Independent candidate for Kentucky Senate District 35
- Election date November 4, 2008
- Opponent(s): Denise Harper Angel (D), John Albers (R)
- Incumbent: Denise Harper Angel

Personal details
- Born: September 27, 1969 (age 55) Louisville, Kentucky
- Political party: Independent
- Profession: Publisher; graphic designer; musician; politician;

= Scott Ritcher =

American politician (born 1969)

Scott Ritcher (born September 27, 1969) is an American magazine publisher, graphic designer, musician, and politician from Louisville, Kentucky.

==Magazine==
Ritcher is the publisher of K Composite Magazine and runs a small publishing house, also called K Composite. The magazine contains interviews of his friends and other people who are not famous. The publication has been featured in Rolling Stone, the Chicago Tribune, and on NPR's Talk of the Nation.

==Music==
Ritcher is the former proprietor of the Slamdek Record Company, which released early recordings by influential punk and indie rock bands, including Endpoint, Rodan, Jawbox, and Ritcher's own bands, Sunspring and Metroschifter. The label's first release was a cassette tape by the synthesizer band Pink Aftershock in 1986, and its last was a Sunspring retrospective CD in 1995. Slamdek pressed 44 different records during its nine years in business.

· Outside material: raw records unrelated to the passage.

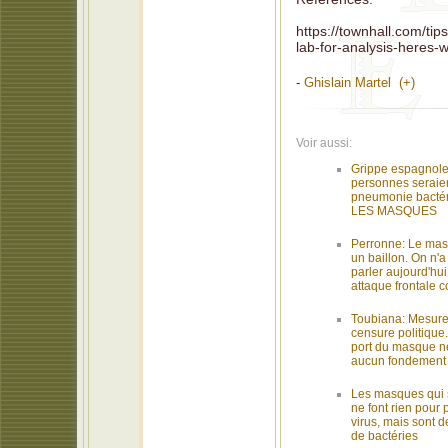
https://townhall.com/ti
lab-for-analysis-heres
-
Ghislain Martel (+)
Voir aussi:
Grippe espagnole:
personnes seraien
pneumonie bact
LES MASQUES
Perronne: Le mas
un baillon. On n'a 
parler aujourd'hui
attaque frontale c
Toubiana: Mesures
censure politique.
port du masque ne
aucun fondement 
Les masques qui 
ne font rien pour 
virus, mais sont d
de bactéries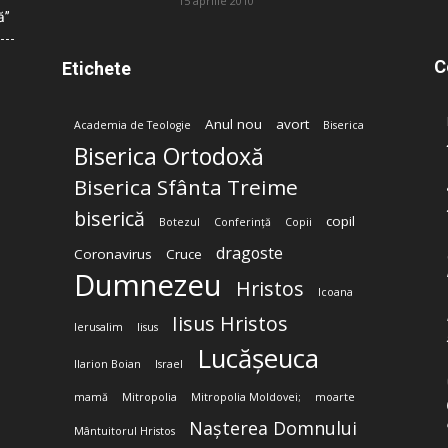
15 aprilie 2010
ă”
C
Etichete
Anul nou
avort
Academia de Teologie
Biserica
Biserica Ortodoxă
Biserica Sfânta Treime
biserică
copil
Botezul
Conferință
Copii
dragoste
Coronavirus
Cruce
Dumnezeu
Hristos
Icoana
Iisus Hristos
Ierusalim
Iisus
Lucășeuca
Ilarion Boian
Israel
mamă
Mitropolia
Mitropolia Moldovei;
moarte
Nașterea Domnului
Mântuitorul Hristos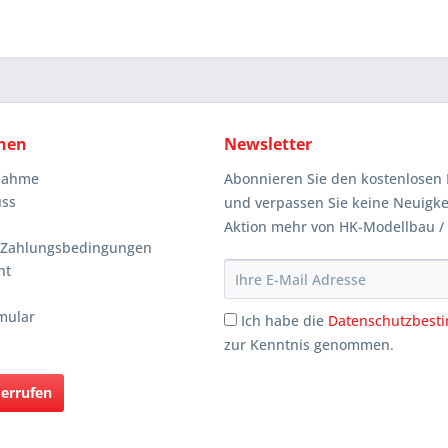
nen
Newsletter
knahme
Abonnieren Sie den kostenlosen 
uss
und verpassen Sie keine Neuigke
Aktion mehr von HK-Modellbau /
 Zahlungsbedingungen
ht
mular
Ich habe die
Datenschutzbes
zur Kenntnis genommen.
derrufen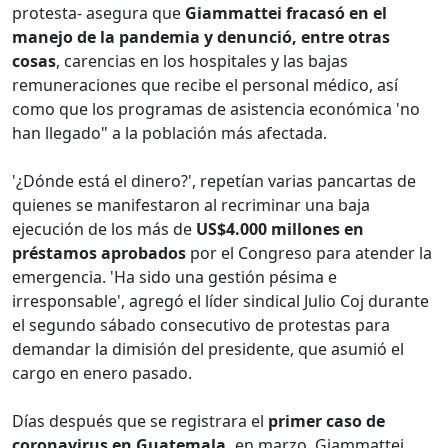
protesta- asegura que
Giammattei fracasó en el
manejo de la pandemia y denunció, entre otras
cosas
, carencias en los hospitales y las bajas
remuneraciones que recibe el personal médico, así
como que los programas de asistencia económica 'no
han llegado" a la población más afectada.
'¿Dónde está el dinero?', repetían varias pancartas de
quienes se manifestaron al recriminar una baja
ejecución de los más de
US$4.000 millones en
préstamos aprobados
por el Congreso para atender la
emergencia. 'Ha sido una gestión pésima e
irresponsable', agregó el líder sindical Julio Coj durante
el segundo sábado consecutivo de protestas para
demandar la dimisión del presidente, que asumió el
cargo en enero pasado.
Días después que se registrara el
primer caso de
coronavirus en Guatemala,
en marzo, Giammattei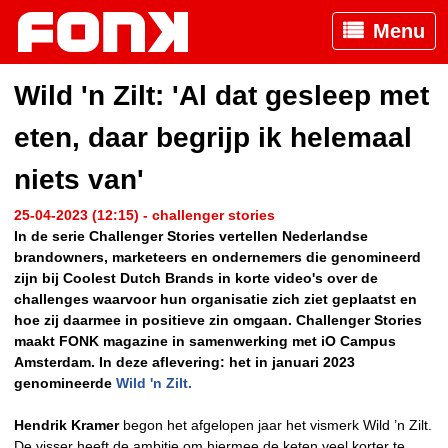
Menu
Wild 'n Zilt: 'Al dat gesleep met
eten, daar begrijp ik helemaal
niets van'
25-04-2023 (12:15) - challenger stories
In de serie Challenger Stories vertellen Nederlandse
brandowners, marketeers en ondernemers die genomineerd
zijn bij Coolest Dutch Brands in korte video's over de
challenges waarvoor hun organisatie zich ziet geplaatst en
hoe zij daarmee in positieve zin omgaan. Challenger Stories
maakt FONK magazine in samenwerking met iO Campus
Amsterdam. In deze aflevering: het in januari 2023
genomineerde
Wild 'n Zilt.
Hendrik Kramer
begon het afgelopen jaar het vismerk Wild ’n Zilt.
De visser heeft de ambitie om hiermee de keten veel korter te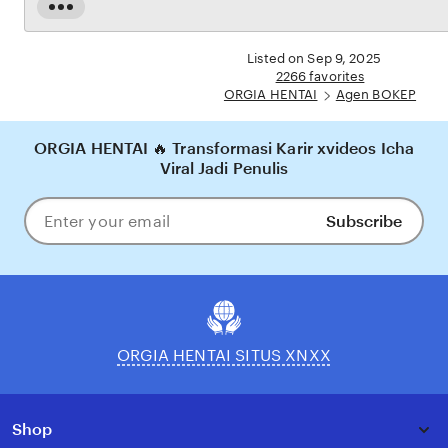
dijamin aman, sementara update hasil dan informasi permainan selalu tersedia secara real-
Read
time. Dengan ORGIA HENTAI, pengguna bisa merasakan pengalaman bermain Eporner
the
yang nyaman, adil, dan terpercaya, menjadikannya pilihan utama bagi pecinta BOKEP
full
Listed on Sep 9, 2025
online di Indonesia.
description
2266 favorites
ORGIA HENTAI
Agen BOKEP
ORGIA HENTAI 🔥 Transformasi Karir xvideos Icha
Viral Jadi Penulis
Subscribe
Enter
your
email
ORGIA HENTAI SITUS XNXX
Shop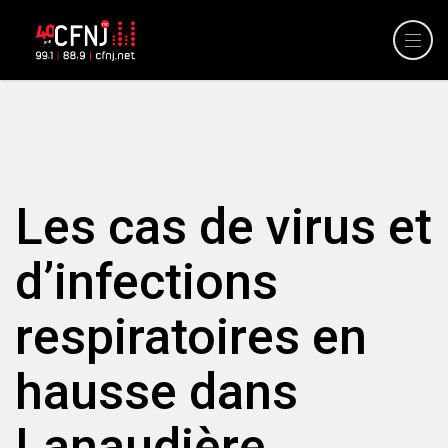
Les cas de virus et
d’infections
respiratoires en
hausse dans
Lanaudière.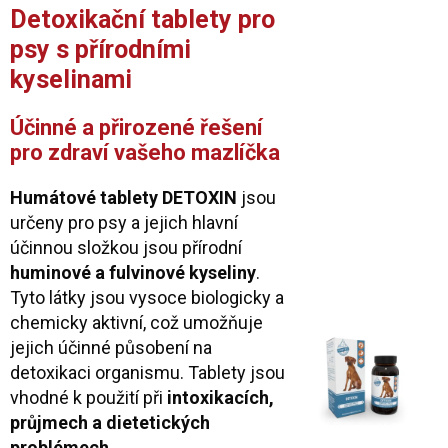
Detoxikační tablety pro
psy s přírodními
kyselinami
Účinné a přirozené řešení
pro zdraví vašeho mazlíčka
Humátové tablety DETOXIN
jsou
určeny pro psy a jejich hlavní
účinnou složkou jsou přírodní
huminové a fulvinové kyseliny
.
Tyto látky jsou vysoce biologicky a
chemicky aktivní, což umožňuje
jejich účinné působení na
detoxikaci organismu. Tablety jsou
vhodné k použití při
intoxikacích,
průjmech a dietetických
problémech
.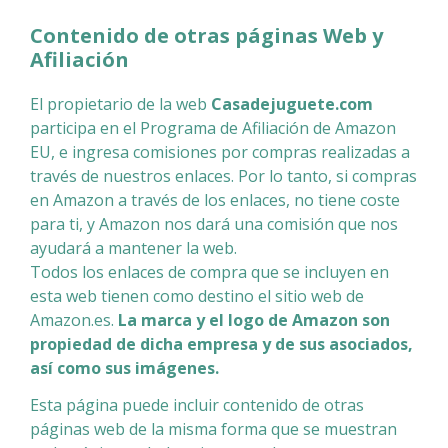
Contenido de otras páginas Web y
Afiliación
El propietario de la web
Casadejuguete.com
participa en el Programa de Afiliación de Amazon
EU, e ingresa comisiones por compras realizadas a
través de nuestros enlaces. Por lo tanto, si compras
en Amazon a través de los enlaces, no tiene coste
para ti, y Amazon nos dará una comisión que nos
ayudará a mantener la web.
Todos los enlaces de compra que se incluyen en
esta web tienen como destino el sitio web de
Amazon.es.
La marca y el logo de Amazon son
propiedad de dicha empresa y de sus asociados,
así como sus imágenes.
Esta página puede incluir contenido de otras
páginas web de la misma forma que se muestran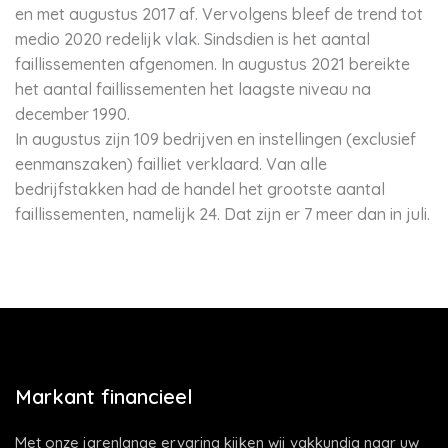
en met augustus 2017 af. Vervolgens bleef de trend tot
medio 2020 redelijk vlak. Sindsdien is het aantal
faillissementen afgenomen. In augustus 2021 bereikte
het aantal faillissementen het laagste niveau na
december 1990.
In augustus zijn 109 bedrijven en instellingen (exclusief
eenmanszaken) failliet verklaard. Van alle
bedrijfstakken had de handel het grootste aantal
faillissementen, namelijk 24. Dat zijn er 7 meer dan in juli.
Markant financieel
Met onze jarenlange ervaring kijken wij vakkundig naar uw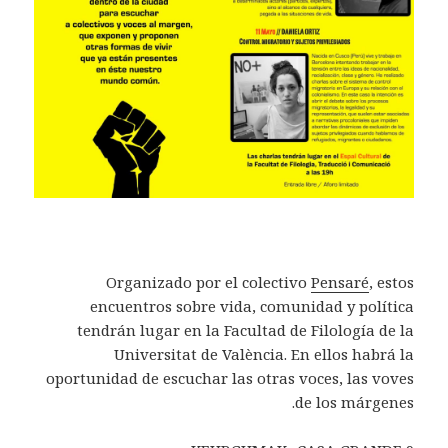
Organizado por el colectivo
Pensaré
, estos
encuentros sobre vida, comunidad y política
tendrán lugar en la Facultad de Filología de la
Universitat de València. En ellos habrá la
oportunidad de escuchar las otras voces, las voves
de los márgenes.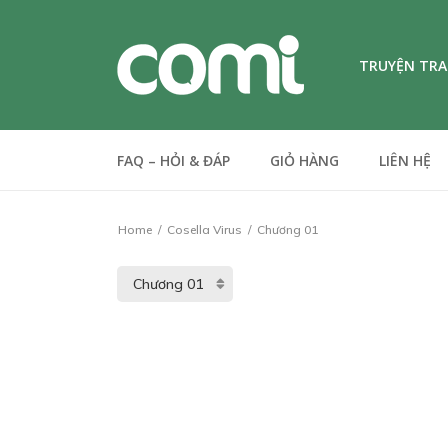
TRUYỆN TR
FAQ – HỎI & ĐÁP
GIỎ HÀNG
LIÊN HỆ
Home
Cosella Virus
Chương 01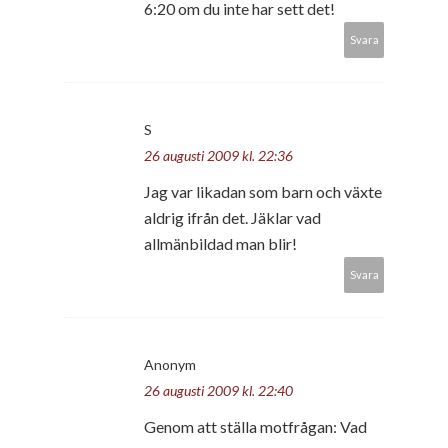
6:20 om du inte har sett det!
Svara
S
26 augusti 2009 kl. 22:36
Jag var likadan som barn och växte
aldrig ifrån det. Jäklar vad
allmänbildad man blir!
Svara
Anonym
26 augusti 2009 kl. 22:40
Genom att ställa motfrågan: Vad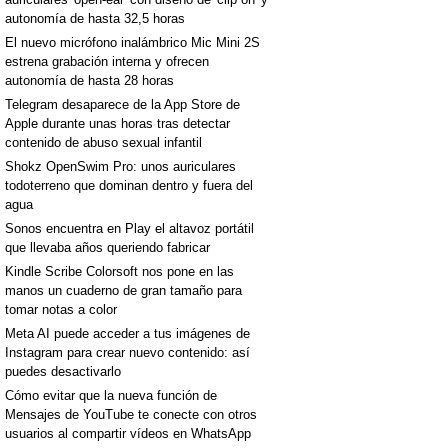
autonomía de hasta 32,5 horas
El nuevo micrófono inalámbrico Mic Mini 2S
estrena grabación interna y ofrecen
autonomía de hasta 28 horas
Telegram desaparece de la App Store de
Apple durante unas horas tras detectar
contenido de abuso sexual infantil
Shokz OpenSwim Pro: unos auriculares
todoterreno que dominan dentro y fuera del
agua
Sonos encuentra en Play el altavoz portátil
que llevaba años queriendo fabricar
Kindle Scribe Colorsoft nos pone en las
manos un cuaderno de gran tamaño para
tomar notas a color
Meta AI puede acceder a tus imágenes de
Instagram para crear nuevo contenido: así
puedes desactivarlo
Cómo evitar que la nueva función de
Mensajes de YouTube te conecte con otros
usuarios al compartir vídeos en WhatsApp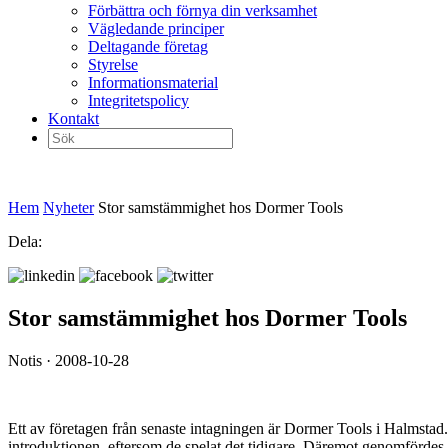
Förbättra och förnya din verksamhet
Vägledande principer
Deltagande företag
Styrelse
Informationsmaterial
Integritetspolicy
Kontakt
Sök
efter:
Hem
Nyheter
Stor samstämmighet hos Dormer Tools
Dela:
Stor samstämmighet hos Dormer Tools
Notis · 2008-10-28
Ett av företagen från senaste intagningen är Dormer Tools i Halmstad
introduktionen, eftersom de spelat det tidigare. Däremot genomfördes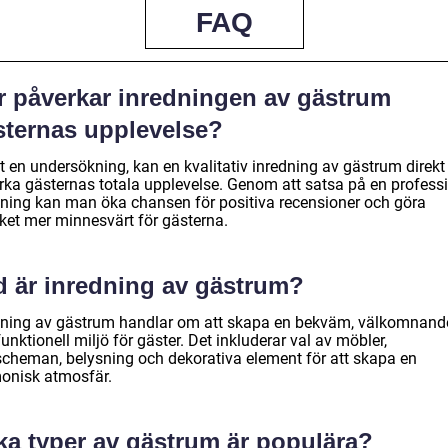
FAQ
r påverkar inredningen av gästrum
sternas upplevelse?
t en undersökning, kan en kvalitativ inredning av gästrum direkt
rka gästernas totala upplevelse. Genom att satsa på en professi
dning kan man öka chansen för positiva recensioner och göra
ket mer minnesvärt för gästerna.
d är inredning av gästrum?
dning av gästrum handlar om att skapa en bekväm, välkomnand
unktionell miljö för gäster. Det inkluderar val av möbler,
scheman, belysning och dekorativa element för att skapa en
onisk atmosfär.
ka typer av gästrum är populära?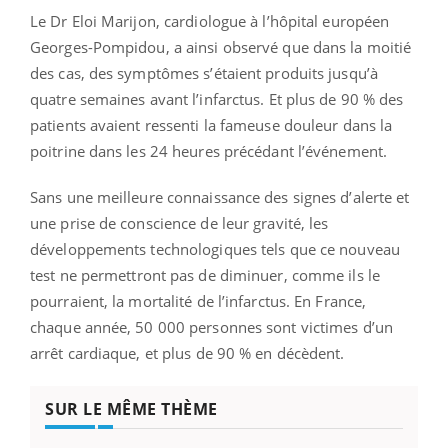
Le Dr Eloi Marijon, cardiologue à l’hôpital européen
Georges-Pompidou, a ainsi observé que dans la moitié
des cas, des symptômes s’étaient produits jusqu’à
quatre semaines avant l’infarctus. Et plus de 90 % des
patients avaient ressenti la fameuse douleur dans la
poitrine dans les 24 heures précédant l’événement.
Sans une meilleure connaissance des signes d’alerte et
une prise de conscience de leur gravité, les
développements technologiques tels que ce nouveau
test ne permettront pas de diminuer, comme ils le
pourraient, la mortalité de l’infarctus. En France,
chaque année, 50 000 personnes sont victimes d’un
arrêt cardiaque, et plus de 90 % en décèdent.
SUR LE MÊME THÈME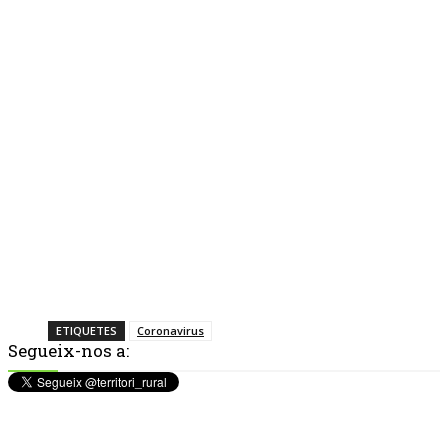
ETIQUETES
Coronavirus
Segueix-nos a: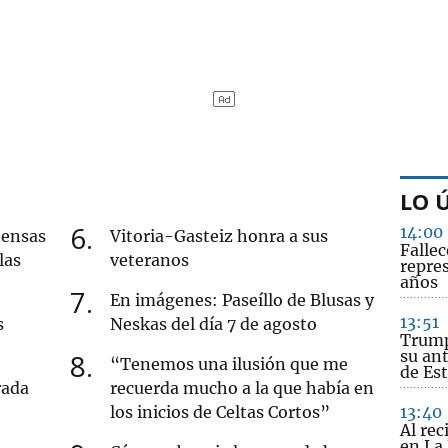
LO 
6
14:00
tensas
Vitoria-Gasteiz honra a sus
Fallec
las
veteranos
repres
años
7
En imágenes: Paseíllo de Blusas y
13:51
s
Neskas del día 7 de agosto
Trump
su an
8
“Tenemos una ilusión que me
de Es
rada
recuerda mucho a la que había en
los inicios de Celtas Cortos”
13:40
Al rec
en La 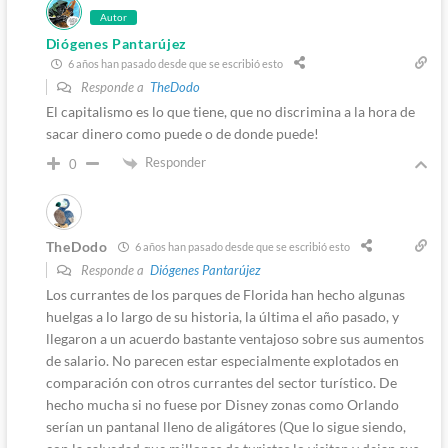
Autor
Diógenes Pantarújez
6 años han pasado desde que se escribió esto
Responde a
TheDodo
El capitalismo es lo que tiene, que no discrimina a la hora de
sacar dinero como puede o de donde puede!
Responder
0
TheDodo
6 años han pasado desde que se escribió esto
Responde a
Diógenes Pantarújez
Los currantes de los parques de Florida han hecho algunas
huelgas a lo largo de su historia, la última el año pasado, y
llegaron a un acuerdo bastante ventajoso sobre sus aumentos
de salario. No parecen estar especialmente explotados en
comparación con otros currantes del sector turístico. De
hecho mucha si no fuese por Disney zonas como Orlando
serían un pantanal lleno de aligátores (Que lo sigue siendo,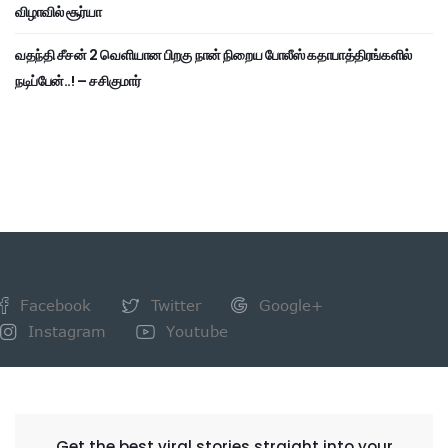
விழாவில் சூர்யா
வதந்தி சீசன் 2 வெளியான பிறகு நான் நிறைய போலீஸ் கதாபாத்திரங்களில்
நடிப்பேன்..! – சசிகுமார்
Facebook
Twitter
Google+
Instagram
Youtube
NEWSLETTER
Get the best viral stories straight into your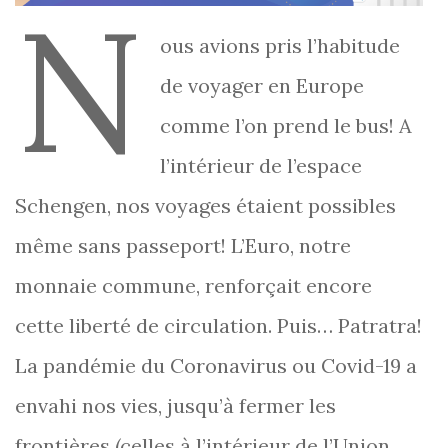
N
ous avions pris l’habitude
de voyager en Europe
comme l’on prend le bus! A
l’intérieur de l’espace
Schengen, nos voyages étaient possibles
même sans passeport! L’Euro, notre
monnaie commune, renforçait encore
cette liberté de circulation. Puis… Patratra!
La pandémie du Coronavirus ou Covid-19 a
envahi nos vies, jusqu’à fermer les
frontières (celles à l’intérieur de l’Union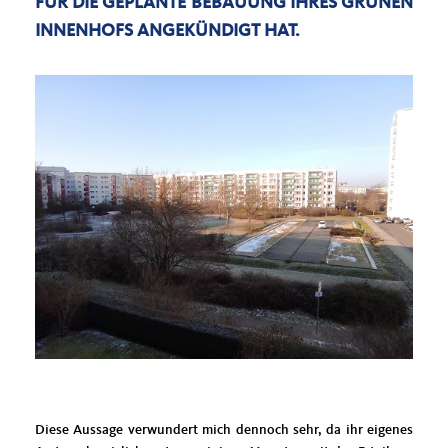
FÜR DIE GEPLANTE BEBAUUNG IHRES GRÜNEN
INNENHOFS ANGEKÜNDIGT HAT.
Diese Aussage verwundert mich dennoch sehr, da ihr eigenes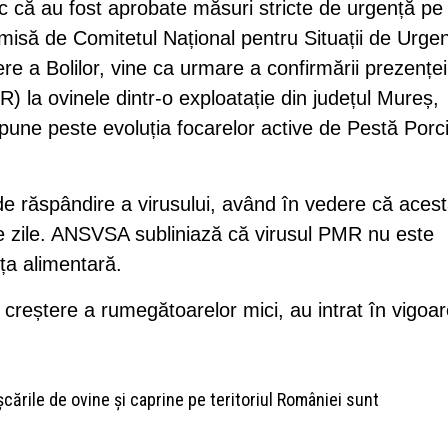
nic că au fost aprobate măsuri stricte de urgență pe
 emisă de Comitetul Național pentru Situații de Urge
e a Bolilor, vine ca urmare a confirmării prezenței
) la ovinele dintr-o exploatație din județul Mureș,
pune peste evoluția focarelor active de Pestă Porc
de răspândire a virusului, având în vedere că acest
e zile. ANSVSA subliniază că virusul PMR nu este
ța alimentară.
creștere a rumegătoarelor mici, au intrat în vigoa
șcările de ovine și caprine pe teritoriul României sunt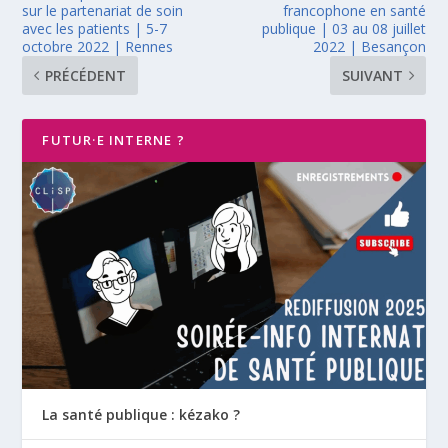
sur le partenariat de soin
francophone en santé
avec les patients | 5-7
publique | 03 au 08 juillet
octobre 2022 | Rennes
2022 | Besançon
PRÉCÉDENT
SUIVANT
FUTUR·E INTERNE ?
La santé publique : kézako ?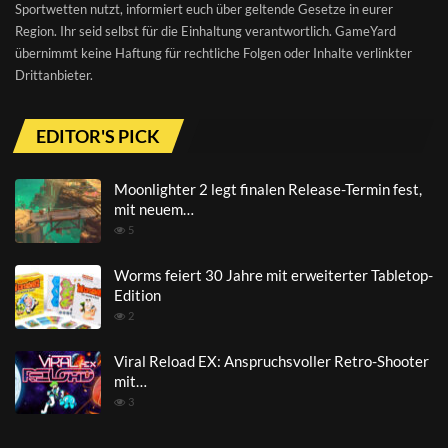
Sportwetten nutzt, informiert euch über geltende Gesetze in eurer
Region. Ihr seid selbst für die Einhaltung verantwortlich. GameYard
übernimmt keine Haftung für rechtliche Folgen oder Inhalte verlinkter
Drittanbieter.
EDITOR'S PICK
Moonlighter 2 legt finalen Release-Termin fest,
mit neuem…
5
Worms feiert 30 Jahre mit erweiterter Tabletop-
Edition
2
Viral Reload EX: Anspruchsvoller Retro-Shooter
mit…
3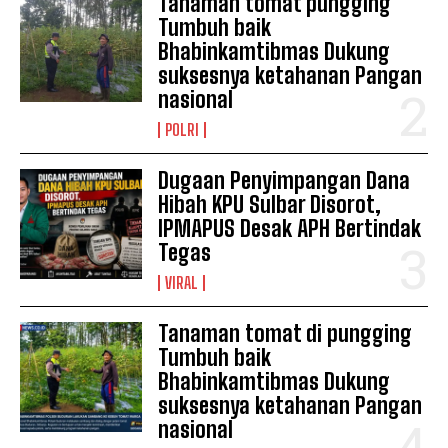
Tanaman tomat pungging
Tumbuh baik
Bhabinkamtibmas Dukung
suksesnya ketahanan Pangan
nasional
POLRI
Dugaan Penyimpangan Dana
Hibah KPU Sulbar Disorot,
IPMAPUS Desak APH Bertindak
Tegas
VIRAL
Tanaman tomat di pungging
Tumbuh baik
Bhabinkamtibmas Dukung
suksesnya ketahanan Pangan
nasional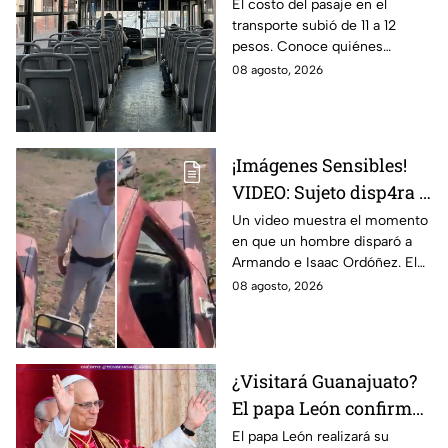
sube a 12 pesos: Conoce
El costo del pasaje en el
transporte subió de 11 a 12
las excepciones
pesos. Conoce quiénes
contarán con tarifa
08 agosto, 2026
preferencial o exenta.
¡Imágenes Sensibles!
VIDEO: Sujeto disp4ra a
padre e hijo tras un
Un video muestra el momento
en que un hombre disparó a
conflicto y queda
Armando e Isaac Ordóñez. El
documentado
padre murió y el hijo
08 agosto, 2026
permanece herido.
¿Visitará Guanajuato?
El papa León confirma
su primera gira por
El papa León realizará su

Sunspring reunited on May 14, 2010, to play a benefit concert for Jason Noble of Rodan and Rachel's.

Ritcher's first solo album, Scott Ritcher, was released in 1999. Nashville Geographic followed in 2001. In 2016, he issued the EP Simple Orbits and his latest, The Kentuckian, came out in 2019.

Discography
- Scott Ritcher (1999)
- Nashville Geographic (2001)
- Simple Orbits (EP – 2016)
- The Kentuckian (EP – 2019)

==Politics==
In 1998, Ritcher entered politics as the Reform Party's candidate for Mayor of Louisville. Though he spent only $1,000 on the campaign, Ritcher had a respectable showing at the polls and finished third of four candidates.

Ritcher announced his candidacy in early 2008 as an independent candidate for Kentucky Senate from District 35. A controversial lawsuit brought by the Democratic incumbent, Denise Harper Angel, eventually disqualified Ritcher from the race.

Angel's suit alleged that some of the signatures gathered on Ritcher's ballot petition were those of voters living outside the lines of Kentucky's State Senate District 35, and therefore inadmissible. Reporting on the verdict, the political site Page One Kentucky published the entire court order and noted, "while votes for Ritcher will no longer be counted, the court still backs Ritcher's honesty by plainly stating that the district boundaries that create the 35th Senate District are confusing."

==Other activities==
In 2008, the Louisville Courier-Journal reported that Ritcher's company K Composite "has completed the sale of its social networking site EggFly.com to a startup company, Ikimbo 2.0 of Radnor, Pennsylvania." According to the bio on his campaign website, Ritcher has been a contributor to LEO, Velocity Weekly, College Music Journal, and public radio's This American Life. He has also appeared as a newspaper photographer in the 1999 film The Insider.

Ritcher moved to Stockholm in 2009 and now holds dual citizenship there and in his native United States.

The musician has appeared in a number of television commercials, including advertisements for Nordea, Boxer, and Direkto, with Alexander Gustafsson.